Overgangs- en slotbepalingen

Artikel 19. Overgangsbepalingen

Deze Nota treedt in werking op de dag na bekendmaking en werkt terug tot en met 1 januari 2019.

Artikel 20. Citeertitel

Deze nota kan worden aangehaald als "Nota financiering gemeente Zaanstad 2019".

Toelichting op de artikelen

Artikel 1.Definities

Betreft het begrippenkader voor deze nota.

Deel 1 Treasurystatuut

Artikel 2.Doelstellingen treasury

De formulering en vaststelling van het treasury beleid en de nadere uitwerking in (trans)acties op het gebied van treasury vindt binnen de geldende externe kaders (zoals geldende wet- en regelgeving) en interne kaders (zoals het ‘Financiële uitvoeringsreglement’) plaats.

Externe kaders:

Interne kaders:

  • In de financiële verordening (Verordening ex artikel 212) heeft de gemeenteraad, binnen de mogelijkheden van de landelijke regelgeving, de financiële kaders vastgesteld voor de gemeente Zaanstad.

  • In het Uitvoeringsregelement treasury is de organisatie en invulling van de treasury taken en verantwoordelijkheden geregeld, inclusief mandatering en machtiging.

  • Het treasuryjaarplan bevat de meest recente bedrijfs- en financiële marktgegevens en op basis hiervan worden concrete treasury-acties geformuleerd voor het komende jaar.

Artikel 3.Risicobeheer treasury

Eén van de kerntaken van treasury is het beheersen van risico’s.

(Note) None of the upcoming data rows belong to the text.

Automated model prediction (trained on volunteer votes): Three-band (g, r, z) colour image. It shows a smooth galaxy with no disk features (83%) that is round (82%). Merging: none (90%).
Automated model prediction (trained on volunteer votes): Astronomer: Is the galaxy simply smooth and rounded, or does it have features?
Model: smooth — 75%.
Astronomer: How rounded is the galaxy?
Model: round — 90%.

De volgende risico’s worden onderscheiden: financieringsrisico, renterisico, kredietrisico en risico’s op borgstellingen. Ieder risico kent zijn eigen beheersmaatregelen. Het belang van het beheersen van het renterisico blijkt uit de nadruk die de Wet financiering decentrale overheden (Wet fido) en de bijbehorende regelingen hierop legt.

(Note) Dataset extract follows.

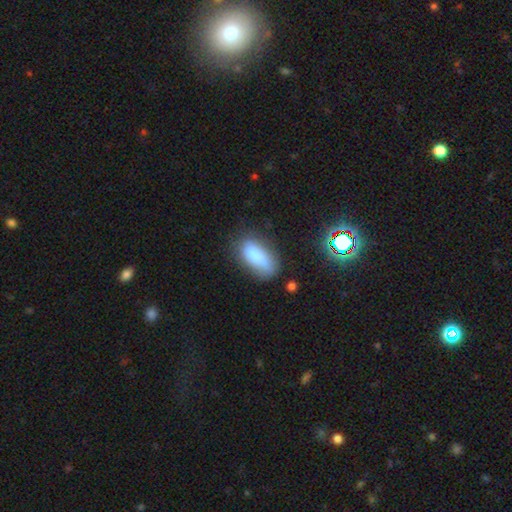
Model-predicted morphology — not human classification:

Het renterisico op de lange schuld bedraagt maximaal de wettelijke risiconorm volgens de Wet fido. Bij het opstellen van deze nota bedraagt de renterisiconorm maximaal 20% van de begrotingsomvang van het begrotingsjaar. Als de jaarlijkse aflossingen en renteherzieningen worden begrensd op 20% van de begroting, leidt een rentestijging van 1 procentpunt tot maximaal 0,2 procentpunt hogere rentelasten op de begroting. Door het gebruik van verschillende looptijden wordt getracht over de jaren heen de renteherzieningen en herfinancieringen zoveel mogelijk constant te houden. Een gelijkmatige vervalkalender mitigeert het effect op de rentelasten voor de gemeente.

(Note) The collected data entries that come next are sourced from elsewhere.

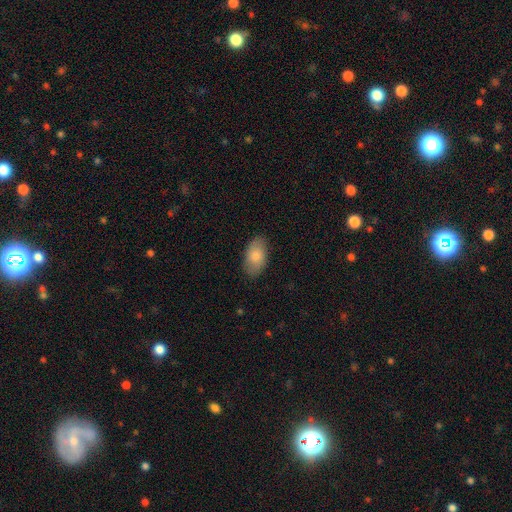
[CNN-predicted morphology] Smooth or featured? smooth (81%)
How rounded? in between (94%)
Merging? none (84%)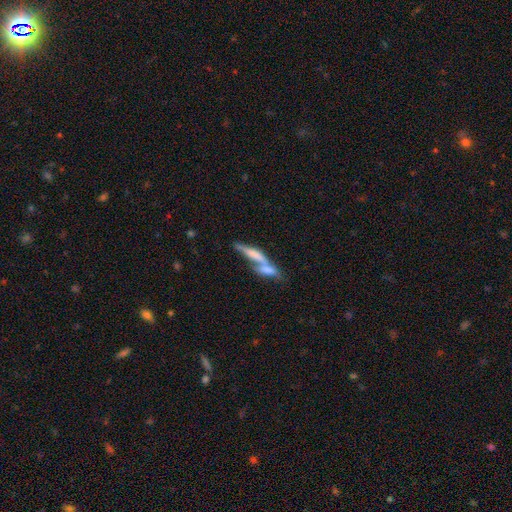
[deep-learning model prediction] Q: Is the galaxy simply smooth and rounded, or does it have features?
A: smooth — 54%.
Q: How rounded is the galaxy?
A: cigar-shaped — 68%.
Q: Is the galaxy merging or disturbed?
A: merger — 66%.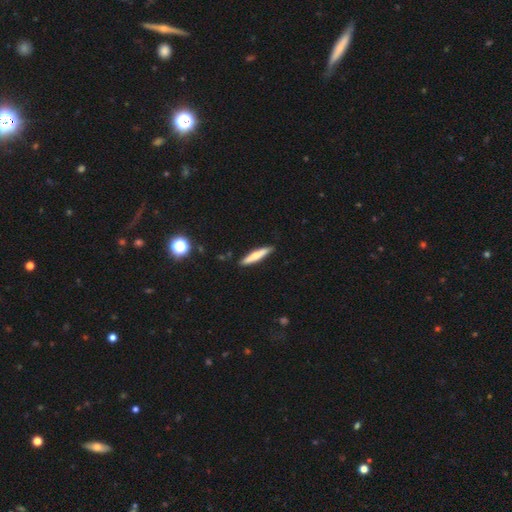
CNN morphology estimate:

Het streven van de gemeente is om de kasgeldlimiet maximaal te benutten. De kasgeldlimiet houdt in dat tot die norm de gemeente Zaanstad haar financieringsbehoefte kort mag financieren (Wet fido).

Bij het opstellen van deze nota bedraagt de kasgeldlimiet 8,5% van de begrotingsomvang van het begrotingsjaar. Historisch gezien is de korte rente doorgaans lager dan de langere rente, daarnaast wordt het risico beperkt dat na ontvangst van een onverwacht groot bedrag de gemeente tegelijk geld leent en uit moet zetten.

Het afsluiten van nieuwe leningen en het doen van uitzettingen wordt afgestemd op de bestaande financiële positie, de liquiditeitsplanning, het renterisicoprofiel en de rentevisie van de grootbanken.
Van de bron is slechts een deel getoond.